There were sounds of rage and indignity issuing from the throats of men I had never met.

“Tomas Hight!” I shouted.

The white man who came from the apartment was tall and well built. His dark brown hair was short but not military. His black eyes studied me briefly and then turned to the five men after me.

“What’s up, Roger?” the man asked my blond, and until then nameless, archenemy.

“Nigger insulted me, threatened me,” Roger replied.

A few of his friends agreed, though they had not witnessed the encounter.

“And you had to get a whole mob for just one nigger?” Hight asked, putting an odd emphasis on the last word.

“He said he was after you,” Roger said, trying to enlist the new player.

“Are you after me?” Tomas Hight asked me.

“I wanted to talk to you about another MP,” I said. “Glen Thorn.”

Tomas squinted as if in pain, then turned to Roger and the suddenly docile pack.

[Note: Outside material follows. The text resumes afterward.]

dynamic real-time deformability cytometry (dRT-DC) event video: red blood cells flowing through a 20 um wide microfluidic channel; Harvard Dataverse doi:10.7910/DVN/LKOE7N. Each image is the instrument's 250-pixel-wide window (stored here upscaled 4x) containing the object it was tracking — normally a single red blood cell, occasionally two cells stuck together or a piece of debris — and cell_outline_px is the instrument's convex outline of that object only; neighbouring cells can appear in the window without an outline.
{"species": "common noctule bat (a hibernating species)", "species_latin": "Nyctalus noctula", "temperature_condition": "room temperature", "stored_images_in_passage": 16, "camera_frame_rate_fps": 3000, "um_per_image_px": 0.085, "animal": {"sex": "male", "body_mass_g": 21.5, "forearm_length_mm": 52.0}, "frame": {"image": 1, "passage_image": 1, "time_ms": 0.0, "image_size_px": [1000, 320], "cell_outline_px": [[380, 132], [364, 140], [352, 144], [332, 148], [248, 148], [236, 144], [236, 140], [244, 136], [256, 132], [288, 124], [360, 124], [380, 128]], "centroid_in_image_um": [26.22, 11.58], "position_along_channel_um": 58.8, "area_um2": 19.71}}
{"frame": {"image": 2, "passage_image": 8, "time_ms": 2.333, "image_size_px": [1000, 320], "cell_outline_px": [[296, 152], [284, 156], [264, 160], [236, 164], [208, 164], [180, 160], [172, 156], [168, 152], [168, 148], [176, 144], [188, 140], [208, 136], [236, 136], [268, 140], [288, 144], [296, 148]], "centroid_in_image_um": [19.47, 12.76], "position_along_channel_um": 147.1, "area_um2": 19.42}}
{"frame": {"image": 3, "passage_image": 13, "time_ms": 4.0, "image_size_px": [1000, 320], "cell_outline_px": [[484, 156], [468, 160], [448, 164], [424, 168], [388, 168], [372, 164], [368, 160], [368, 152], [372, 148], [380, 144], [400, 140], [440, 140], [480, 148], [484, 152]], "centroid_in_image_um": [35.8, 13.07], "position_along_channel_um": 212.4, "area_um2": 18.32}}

“This man and I have business,” Tomas said. “So get outta here and leave us alone.”

“He’s got a gun,” Roger said in a last-ditch attempt to turn the tide of his potential revenge.

“Then I probably just saved your life,” Tomas said.

It was true. Even Roger seemed to understand that chasing an armed man into a corner was a stupid thing to do.

“Come on in,” Tomas said to me.

I was glad that he wasn’t the man I was looking for. I was elated that he was the man I’d found.